The idea that Putin wants to resurrect the old Russian empire, I see nothing to support it. He did not want to go to war, tried to uphold the Minsk agreements for 8 years, but was pushed into the war by the US. The shelling of Donetsk and Lugansk increased radically in the weeks before the war started. If he did nothing, Ukrainian army would take Donbass back with a huge bloodbath, Ukraine will enter NATO, and the nukes will be pointing to Moscow from a very short distance.

“…Putin once saying how the collapse of Soviet Union was the biggest geopolitical catastrophe of the 20th century, and maybe he believes it. But “catastrophe” he’s referring to is not the loss of the USSR as a socialist state, but the loss of land — it is about losing the “historic Russia” he keeps talking about now.” And why not to think that his words were about death - death of despair - of an immense multitude of people?
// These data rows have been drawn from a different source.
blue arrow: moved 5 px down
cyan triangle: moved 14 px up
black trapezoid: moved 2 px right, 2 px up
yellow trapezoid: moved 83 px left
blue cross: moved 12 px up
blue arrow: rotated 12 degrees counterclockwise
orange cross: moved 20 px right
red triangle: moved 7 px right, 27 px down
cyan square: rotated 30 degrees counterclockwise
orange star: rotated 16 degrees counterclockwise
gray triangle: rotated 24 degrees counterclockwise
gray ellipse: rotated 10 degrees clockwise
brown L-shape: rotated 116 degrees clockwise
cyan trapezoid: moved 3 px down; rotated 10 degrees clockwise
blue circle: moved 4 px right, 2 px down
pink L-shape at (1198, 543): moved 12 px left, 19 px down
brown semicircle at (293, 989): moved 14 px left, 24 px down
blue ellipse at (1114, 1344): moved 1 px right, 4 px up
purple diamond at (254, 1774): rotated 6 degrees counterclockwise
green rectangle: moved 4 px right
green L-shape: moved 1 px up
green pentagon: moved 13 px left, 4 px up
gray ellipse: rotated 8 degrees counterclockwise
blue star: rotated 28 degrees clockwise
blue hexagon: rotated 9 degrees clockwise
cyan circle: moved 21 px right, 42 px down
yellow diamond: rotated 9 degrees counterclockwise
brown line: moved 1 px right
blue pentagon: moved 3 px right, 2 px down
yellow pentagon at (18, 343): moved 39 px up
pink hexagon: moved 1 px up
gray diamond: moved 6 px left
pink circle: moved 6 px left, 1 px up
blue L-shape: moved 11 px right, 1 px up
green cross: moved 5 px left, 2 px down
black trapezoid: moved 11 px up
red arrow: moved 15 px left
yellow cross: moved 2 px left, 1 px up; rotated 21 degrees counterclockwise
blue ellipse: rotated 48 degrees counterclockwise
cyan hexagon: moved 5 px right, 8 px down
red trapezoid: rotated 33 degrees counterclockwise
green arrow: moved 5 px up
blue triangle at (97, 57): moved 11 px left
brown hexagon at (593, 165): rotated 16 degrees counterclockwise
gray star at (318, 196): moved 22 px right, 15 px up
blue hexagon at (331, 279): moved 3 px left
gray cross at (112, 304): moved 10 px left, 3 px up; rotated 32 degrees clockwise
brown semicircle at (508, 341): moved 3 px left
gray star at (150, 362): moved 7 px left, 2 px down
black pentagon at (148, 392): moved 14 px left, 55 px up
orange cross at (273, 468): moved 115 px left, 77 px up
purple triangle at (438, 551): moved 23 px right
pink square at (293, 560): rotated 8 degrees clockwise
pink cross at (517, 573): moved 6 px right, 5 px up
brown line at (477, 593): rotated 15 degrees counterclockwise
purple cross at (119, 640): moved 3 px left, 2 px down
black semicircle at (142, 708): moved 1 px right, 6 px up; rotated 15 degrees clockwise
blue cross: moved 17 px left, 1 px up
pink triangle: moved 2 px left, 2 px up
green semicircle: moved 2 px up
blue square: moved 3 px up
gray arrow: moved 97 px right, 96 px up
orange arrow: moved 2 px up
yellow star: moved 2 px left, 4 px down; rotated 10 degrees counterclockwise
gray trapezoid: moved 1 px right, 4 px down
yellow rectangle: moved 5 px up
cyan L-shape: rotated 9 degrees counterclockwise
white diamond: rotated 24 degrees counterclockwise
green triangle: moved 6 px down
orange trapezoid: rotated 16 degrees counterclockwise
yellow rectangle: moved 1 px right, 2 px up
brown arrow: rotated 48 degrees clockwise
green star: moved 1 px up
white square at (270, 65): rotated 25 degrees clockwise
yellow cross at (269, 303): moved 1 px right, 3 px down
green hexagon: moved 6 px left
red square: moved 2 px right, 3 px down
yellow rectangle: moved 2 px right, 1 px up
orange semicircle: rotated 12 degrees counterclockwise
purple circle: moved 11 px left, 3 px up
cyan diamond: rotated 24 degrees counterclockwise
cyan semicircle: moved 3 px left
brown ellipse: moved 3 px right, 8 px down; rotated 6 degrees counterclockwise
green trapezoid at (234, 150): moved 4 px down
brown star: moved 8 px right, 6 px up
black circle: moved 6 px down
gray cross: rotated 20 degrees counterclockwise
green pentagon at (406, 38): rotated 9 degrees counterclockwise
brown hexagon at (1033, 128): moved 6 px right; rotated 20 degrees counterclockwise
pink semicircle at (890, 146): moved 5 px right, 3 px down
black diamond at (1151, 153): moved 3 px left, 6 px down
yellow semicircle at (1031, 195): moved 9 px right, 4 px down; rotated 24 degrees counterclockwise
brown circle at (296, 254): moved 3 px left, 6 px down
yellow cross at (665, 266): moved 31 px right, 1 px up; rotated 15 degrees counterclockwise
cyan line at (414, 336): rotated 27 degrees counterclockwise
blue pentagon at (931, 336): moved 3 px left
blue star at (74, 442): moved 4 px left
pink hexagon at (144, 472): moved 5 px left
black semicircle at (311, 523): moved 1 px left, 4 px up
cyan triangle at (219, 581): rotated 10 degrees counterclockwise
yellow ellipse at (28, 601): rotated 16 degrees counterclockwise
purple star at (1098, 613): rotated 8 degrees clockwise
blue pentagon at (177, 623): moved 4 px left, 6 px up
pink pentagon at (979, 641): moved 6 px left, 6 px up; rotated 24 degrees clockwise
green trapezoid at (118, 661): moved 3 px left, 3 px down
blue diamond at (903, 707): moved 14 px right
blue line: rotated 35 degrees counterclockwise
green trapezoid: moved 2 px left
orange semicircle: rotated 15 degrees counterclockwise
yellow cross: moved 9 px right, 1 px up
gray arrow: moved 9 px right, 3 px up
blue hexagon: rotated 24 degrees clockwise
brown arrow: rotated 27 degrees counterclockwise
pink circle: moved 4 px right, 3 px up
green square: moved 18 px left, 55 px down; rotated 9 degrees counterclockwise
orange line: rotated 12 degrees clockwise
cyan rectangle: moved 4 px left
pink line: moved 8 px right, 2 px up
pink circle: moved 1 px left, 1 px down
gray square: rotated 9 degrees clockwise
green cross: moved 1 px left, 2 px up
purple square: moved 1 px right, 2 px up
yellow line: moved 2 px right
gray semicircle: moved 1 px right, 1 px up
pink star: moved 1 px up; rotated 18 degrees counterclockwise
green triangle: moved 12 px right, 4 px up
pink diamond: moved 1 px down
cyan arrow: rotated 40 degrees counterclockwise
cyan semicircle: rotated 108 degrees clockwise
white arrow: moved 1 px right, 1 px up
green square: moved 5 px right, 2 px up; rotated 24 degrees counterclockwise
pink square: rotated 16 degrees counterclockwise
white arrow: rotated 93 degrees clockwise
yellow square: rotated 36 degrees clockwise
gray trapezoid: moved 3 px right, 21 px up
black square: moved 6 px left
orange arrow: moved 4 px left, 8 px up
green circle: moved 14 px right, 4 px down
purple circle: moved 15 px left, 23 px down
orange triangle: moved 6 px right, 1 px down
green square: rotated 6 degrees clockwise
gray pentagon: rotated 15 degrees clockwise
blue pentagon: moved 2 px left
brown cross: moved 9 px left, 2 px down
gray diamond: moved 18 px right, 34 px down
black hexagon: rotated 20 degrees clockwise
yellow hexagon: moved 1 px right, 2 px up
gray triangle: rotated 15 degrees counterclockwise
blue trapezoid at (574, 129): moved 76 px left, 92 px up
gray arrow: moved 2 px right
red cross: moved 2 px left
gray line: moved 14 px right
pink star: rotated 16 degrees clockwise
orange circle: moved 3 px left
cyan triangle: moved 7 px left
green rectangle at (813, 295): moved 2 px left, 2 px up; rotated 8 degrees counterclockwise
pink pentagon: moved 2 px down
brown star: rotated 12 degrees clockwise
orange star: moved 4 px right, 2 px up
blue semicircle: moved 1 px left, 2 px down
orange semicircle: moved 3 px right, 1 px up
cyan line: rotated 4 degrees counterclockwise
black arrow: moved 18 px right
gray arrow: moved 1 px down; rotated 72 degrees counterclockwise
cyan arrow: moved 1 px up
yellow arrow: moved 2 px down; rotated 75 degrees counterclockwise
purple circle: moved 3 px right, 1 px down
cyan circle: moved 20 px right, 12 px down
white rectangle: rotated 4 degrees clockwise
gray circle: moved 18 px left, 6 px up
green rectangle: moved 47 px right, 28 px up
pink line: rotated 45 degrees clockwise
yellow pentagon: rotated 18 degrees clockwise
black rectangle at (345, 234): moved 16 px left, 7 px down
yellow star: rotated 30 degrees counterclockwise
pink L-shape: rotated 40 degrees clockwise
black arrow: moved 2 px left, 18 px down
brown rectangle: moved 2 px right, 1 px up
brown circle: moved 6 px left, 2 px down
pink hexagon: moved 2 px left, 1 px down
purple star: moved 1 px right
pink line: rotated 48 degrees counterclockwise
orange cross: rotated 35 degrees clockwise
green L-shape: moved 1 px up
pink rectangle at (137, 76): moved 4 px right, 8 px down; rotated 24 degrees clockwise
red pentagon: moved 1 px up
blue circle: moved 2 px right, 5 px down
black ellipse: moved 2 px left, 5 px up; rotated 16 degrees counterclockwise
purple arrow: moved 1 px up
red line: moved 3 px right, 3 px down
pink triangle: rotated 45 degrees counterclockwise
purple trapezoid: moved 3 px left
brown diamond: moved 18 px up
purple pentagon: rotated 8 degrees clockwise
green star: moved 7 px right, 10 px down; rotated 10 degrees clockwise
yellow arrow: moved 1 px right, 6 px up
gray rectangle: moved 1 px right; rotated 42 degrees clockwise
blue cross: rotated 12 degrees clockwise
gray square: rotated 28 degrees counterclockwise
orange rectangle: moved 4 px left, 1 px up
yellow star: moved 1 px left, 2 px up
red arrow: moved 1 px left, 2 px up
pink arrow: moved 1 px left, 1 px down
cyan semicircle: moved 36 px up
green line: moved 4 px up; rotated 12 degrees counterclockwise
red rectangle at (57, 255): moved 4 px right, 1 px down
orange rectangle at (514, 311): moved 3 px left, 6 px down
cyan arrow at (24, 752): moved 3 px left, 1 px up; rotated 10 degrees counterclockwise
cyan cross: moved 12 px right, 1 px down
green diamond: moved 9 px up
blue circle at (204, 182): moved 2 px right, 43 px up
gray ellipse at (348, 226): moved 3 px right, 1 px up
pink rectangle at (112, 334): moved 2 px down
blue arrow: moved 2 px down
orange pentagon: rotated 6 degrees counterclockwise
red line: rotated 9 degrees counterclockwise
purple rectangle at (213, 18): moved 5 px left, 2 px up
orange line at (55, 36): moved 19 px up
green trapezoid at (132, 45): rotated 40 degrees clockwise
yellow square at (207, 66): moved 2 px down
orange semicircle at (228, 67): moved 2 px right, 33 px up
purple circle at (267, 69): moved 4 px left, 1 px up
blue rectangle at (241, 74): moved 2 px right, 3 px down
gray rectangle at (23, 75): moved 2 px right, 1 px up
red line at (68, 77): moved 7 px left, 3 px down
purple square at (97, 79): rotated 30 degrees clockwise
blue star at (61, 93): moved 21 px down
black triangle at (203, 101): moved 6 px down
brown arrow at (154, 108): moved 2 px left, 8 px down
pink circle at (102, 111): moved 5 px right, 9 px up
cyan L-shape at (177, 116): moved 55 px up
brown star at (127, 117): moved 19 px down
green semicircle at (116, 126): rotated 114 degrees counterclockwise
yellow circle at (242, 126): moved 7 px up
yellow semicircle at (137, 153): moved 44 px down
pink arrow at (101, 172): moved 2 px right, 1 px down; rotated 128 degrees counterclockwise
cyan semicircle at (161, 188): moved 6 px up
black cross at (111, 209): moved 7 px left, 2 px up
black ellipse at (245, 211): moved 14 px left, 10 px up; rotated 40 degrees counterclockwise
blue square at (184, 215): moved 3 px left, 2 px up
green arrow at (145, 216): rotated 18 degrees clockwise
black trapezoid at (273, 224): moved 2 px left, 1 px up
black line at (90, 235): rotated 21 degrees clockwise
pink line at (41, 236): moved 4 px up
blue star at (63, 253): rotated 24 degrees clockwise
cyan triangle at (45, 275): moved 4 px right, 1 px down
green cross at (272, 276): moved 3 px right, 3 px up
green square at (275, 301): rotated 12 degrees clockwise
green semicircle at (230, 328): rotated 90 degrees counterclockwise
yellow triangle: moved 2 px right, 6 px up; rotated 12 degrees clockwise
In years 93-95 there were about 2 millions excessive deaths in former SU (compare with about 1.2 millions of victims of Stalin’s terror in 37-38).

“…Their point will be to give a feeling of unity and pride to the impoverished Russian people, who have to live in this Ruskiy mir…It is already happening.” Is it? After 3 years of war, there is no trace of impoverishment in Russia. The trains stopped to go by schedule in Germany, not there. “Feeling of unity and pride” are for the fat cats on the top, but for normal people, and there are many of them, the feelings are much more complicated. And they include the utter dislike of the fat cats.

“…now it’s exactly this part of the population — the screwed-over, poor, and bitter Russian people — that is being engaged and weaponized by Putin’s propaganda, whipped into a patriotic frenzy to support a war that’s presented to them as confrontation of Holy Russia and the Satanic West.” I believe the majority rather sees it as a war of Independence from the US with zero “religious” overtones. Also there are quite a few people, who do not belong to either of the two sides you mentioned - the screwed-over masses that are for the war, and fat “liberals” who are against it. For example, a friend of mine, a young lady that teaches philosophy at a Moscow University, was one of the well-to-do liberals you’ve described, in summer of 2014 decided not to believe what she was told by the public around, but drove to Donbass to see what happens there by her own eyes (no “true liberal” did this). She was shocked, and since then she was collecting help with her friends, driving supplies there in a van, bringing it to the poorest people most affected by the war. A couple of years before the war started she told me that she does not see any way to stop the continuous shelling (about 14 thousands people died there before the war started) but bringing the Russian troops.